Mafra is a 45 minute drive from Lisbon. This city is best known for the Royal Palace: Palácio Nacional e Convento de Mafra, one of the most beautiful Portuguese Baroque buildings. A visit to this palace is certainly worthwhile if you want to discover the surroundings of Lisbon.
The overwhelming palace is part of a large complex, which in addition to the palace also includes a basilica and a monastery.
Palace with enormous dimensions
Everything about this building is massive. If you walk into the square in front of the palace, you may feel very tiny. The square itself is gigantic, and then there is the palace with a facade of more than 230 meters! I find it very impressive to see the building up close. If you want to take a photo of the whole façade, you have to stand on the opposite side of the square, or even further on the street. That’s the only way it fits in one frame!
There’s a whole story behind the façade. This palace was the summer residence of the royal family and it reflects the great wealth of King João V. Originally, the building was intended as a monastery that the king was to build as soon as his wife gave birth to offspring.
But because more and more gold came in from the colony of Brazil (which made it possible to finance more and more), the king decided to build a palace and a cathedral in addition to a monastery. Thus Palácio Nacional e Novento de Mafra became the most important Portuguese baroque monument.
Buy a map: circuito integral
If you visit the Palácio Nacional e Convento de Mafra, be sure to purchase the so-called “Circuito integral”. With this card you can visit the monastery, the palace and the garden.
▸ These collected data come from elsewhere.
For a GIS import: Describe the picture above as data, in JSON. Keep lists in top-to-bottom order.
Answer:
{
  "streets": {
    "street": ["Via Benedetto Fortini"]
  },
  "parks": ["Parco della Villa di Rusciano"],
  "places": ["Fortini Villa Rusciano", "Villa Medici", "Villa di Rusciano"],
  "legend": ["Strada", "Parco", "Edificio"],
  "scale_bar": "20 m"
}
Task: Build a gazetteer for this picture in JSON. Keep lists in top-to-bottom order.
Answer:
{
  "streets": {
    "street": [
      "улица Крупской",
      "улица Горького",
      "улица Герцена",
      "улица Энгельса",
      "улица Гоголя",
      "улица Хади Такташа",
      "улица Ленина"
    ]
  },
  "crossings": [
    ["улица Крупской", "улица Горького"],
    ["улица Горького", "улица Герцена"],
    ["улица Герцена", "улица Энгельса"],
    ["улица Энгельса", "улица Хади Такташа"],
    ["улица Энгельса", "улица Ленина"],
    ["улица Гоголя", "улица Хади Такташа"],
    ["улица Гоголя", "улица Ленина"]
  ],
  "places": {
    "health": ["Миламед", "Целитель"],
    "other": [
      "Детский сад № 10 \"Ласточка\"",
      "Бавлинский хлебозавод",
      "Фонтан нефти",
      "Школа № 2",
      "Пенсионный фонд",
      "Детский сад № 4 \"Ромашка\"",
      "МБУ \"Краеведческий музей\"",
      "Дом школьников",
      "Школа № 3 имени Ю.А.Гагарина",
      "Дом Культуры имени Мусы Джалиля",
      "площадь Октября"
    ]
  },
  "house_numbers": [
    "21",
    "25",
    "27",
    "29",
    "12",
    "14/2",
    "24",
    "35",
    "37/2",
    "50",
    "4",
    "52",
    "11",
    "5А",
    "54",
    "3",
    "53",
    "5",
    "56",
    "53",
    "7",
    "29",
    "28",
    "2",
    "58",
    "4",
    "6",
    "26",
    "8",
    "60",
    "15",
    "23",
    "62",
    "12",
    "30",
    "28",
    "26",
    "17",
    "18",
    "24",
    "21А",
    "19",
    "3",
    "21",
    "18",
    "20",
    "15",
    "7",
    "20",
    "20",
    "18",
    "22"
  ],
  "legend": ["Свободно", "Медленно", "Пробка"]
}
In 2017 the card was €6 (children up to 12 years have free admission). That’s certainly not much for what you get in return.
The palace is so enormous you really have to lookhard to find the entrance. The glass door is to the left of the main stairs. At the facade the glass door is a little inconspicuous. One can begin the sightseeing tour in the interior garden, or walk up the stairs directly to the king and the queen’s residence .
The palace boasts a total of 1200 rooms, but not all of them can be visited. Through the 4500 windows and doors, you get a good impression of the size of the palace.
The king and queen each had their own wings with different rooms. One clearly sees which rooms belonged to the king, as they are a bit more sober than those of his wife.
Don’t forget to visit the bedrooms. Here you can easily tell in which wing you are: the queen’s bed is many times smaller than that of the king.
Basilica from above
If you walk through the long corridor that connects the king’s wing with the queen’s wing, don’t forget to have a look at the cathedral in the middle on the left side. It is nice to see the chapel from above. This was also the place where the king and queen followed the service – from the balcony on the 2nd floor.
The king loved Italian art and architecture, so the palace is full of them.
Don’t forget to visit the library. The 84 meter long library is located on the fourth floor and in the most elegant hall of the building. More than 38,000 books from the 18th century are on the high shelves in the library. The library is not just very impressive, it is also one of the most important royal collections in Portugal.
At the entrance you can visit a small part of the library, but (unfortunately) it is not allowed to walk any further.
During our last visit, a guide told us that there are bats in the library to catch the insects that can eat the historical books.
Around 300 Franciscan monks lived in the monastery. The Franciscans were known for their modest lifestyle. They believed that one could only devote oneself to the spiritual world after releasing material objects. Another famous Franciscan monastery is the Convento dos Capuchos in Sintra.
Don’t miss the monks’ infirmary! These small rooms were used to house diseased monks, separated from each other by azulejos (tiled) walls and a curtain.
From the outside, the wide steps lead to the basilica, which stands in the middle of the façade and is therefore also the centre of the palace.
From the square in front of the basilica, the 2 towers, each 68 metres high, are clearly visible. In each tower there is a glockenspiel with 114 bells – 98 of which work and are played by the glockenspielers during the summer months.
The basilica is largely decorated with white, pink and grey marble. The basilica is not overwhelmingly decorated, so it seems to be a harmoniously furnished church, but it is certainly not less impressive. In the niches and at the entrance there are large pictures of saints.
Don’t forget to look up when standing at the altar. The dome provides a mysterious influx of light in the basilica.
Taking your kids to the palace?
If you go to the palace with a buggy, you should prepare yourself for the fact that the building has no elevators. When visiting, you have to walk a couple of stairs. Of course, this is also possible with a buggy if you can carry it up a few stairs. We would however recommend a sling or rucksack for the little ones. You’ll feel a little more comfortable.
After visiting the palace, the basilica and the monastery, it is great for children to visit the adjacent park Tapada. It’s a park with deer, wild boar, vantage points and ponds. Part of the park is not open to the public because the military (who have a barracks next to the palace) uses part of the park.
How to get to the Palácio Nacional e Convento de Mafra
Address: Terreiro D. João V | 2640-492 Mafra
Opening hours: daily (except Tuesdays) from 9 a.m. – 6 p.m.